**Reading passage**.
========

Still seeing it, `emacs -Q`, Emacs 26.2.

Please reread the bug report carefully.  It describes
perfectly what I (still) see.

---

What you report corresponds instead to what happens
if you do what it says in that somewhat puzzling
final paragraph, quoted in the bug report:

 For documentation of the corresponding mouse down event <down-mouse-1>,
 click and hold the mouse button longer than 0.5 second(s).

An ordinary `mouse-1' _click_ does NOT produce the
output you describe.  To get that, you need to
_press_ `mouse-1', _hold_ it pressed more than half
a second, and then release it.

The help I described is what you get when you click
`mouse-1'.  And it does NOT describe the _click_.
It describes only the last event of the click.

I imagine that someone intentionally implemented
this help "improvement", and that you will thus say
that it is behaving as designed.

The bug report is to say that, whether by design or
accident, the behavior is worse, not better, now.
For users, that is.  IMHO.

If some real problem (e.g. a bug) existed that
provoked this change, are you sure that it was
worse than the new behavior?  What was that
problem, if there was one?  Was it new, or had it
always been with us over the decades?

In any case, this bug report counts one user as
not appreciating the new behavior.  Do with it
what you will.

But it's hard to understand that you could not
repeat the reported behavior.  Just click.
Normally.

> <down-mouse-1> at that spot runs the command mouse-drag-region (found
> in global-map), which is an interactive compiled Lisp function in
> ‘mouse.el’.

========

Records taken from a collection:

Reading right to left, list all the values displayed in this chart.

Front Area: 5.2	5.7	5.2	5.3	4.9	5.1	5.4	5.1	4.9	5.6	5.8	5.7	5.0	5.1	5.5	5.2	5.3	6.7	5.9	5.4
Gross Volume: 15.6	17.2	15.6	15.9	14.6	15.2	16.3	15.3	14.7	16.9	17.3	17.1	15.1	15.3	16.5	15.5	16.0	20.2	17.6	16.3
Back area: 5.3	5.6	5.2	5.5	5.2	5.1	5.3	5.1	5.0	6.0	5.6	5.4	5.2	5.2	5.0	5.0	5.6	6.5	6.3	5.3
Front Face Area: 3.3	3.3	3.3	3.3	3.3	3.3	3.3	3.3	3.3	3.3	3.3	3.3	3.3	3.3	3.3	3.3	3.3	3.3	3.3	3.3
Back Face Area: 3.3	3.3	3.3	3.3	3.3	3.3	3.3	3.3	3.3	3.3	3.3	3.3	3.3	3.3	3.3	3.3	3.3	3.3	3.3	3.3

========

**Task instructions**.
**a.** Reproduce the portion of the Emacs bug message starting at "Please reread the" and ending at "than 0.5 second(s).".
**b.** In the Emacs bug message, how long must `mouse-1' be held pressed to produce the output the other person reported?

**Exercise answers**.
**a.**
Please reread the bug report carefully.  It describes
perfectly what I (still) see.

---

What you report corresponds instead to what happens
if you do what it says in that somewhat puzzling
final paragraph, quoted in the bug report:

 For documentation of the corresponding mouse down event <down-mouse-1>,
 click and hold the mouse button longer than 0.5 second(s).

**b.** More than half a second.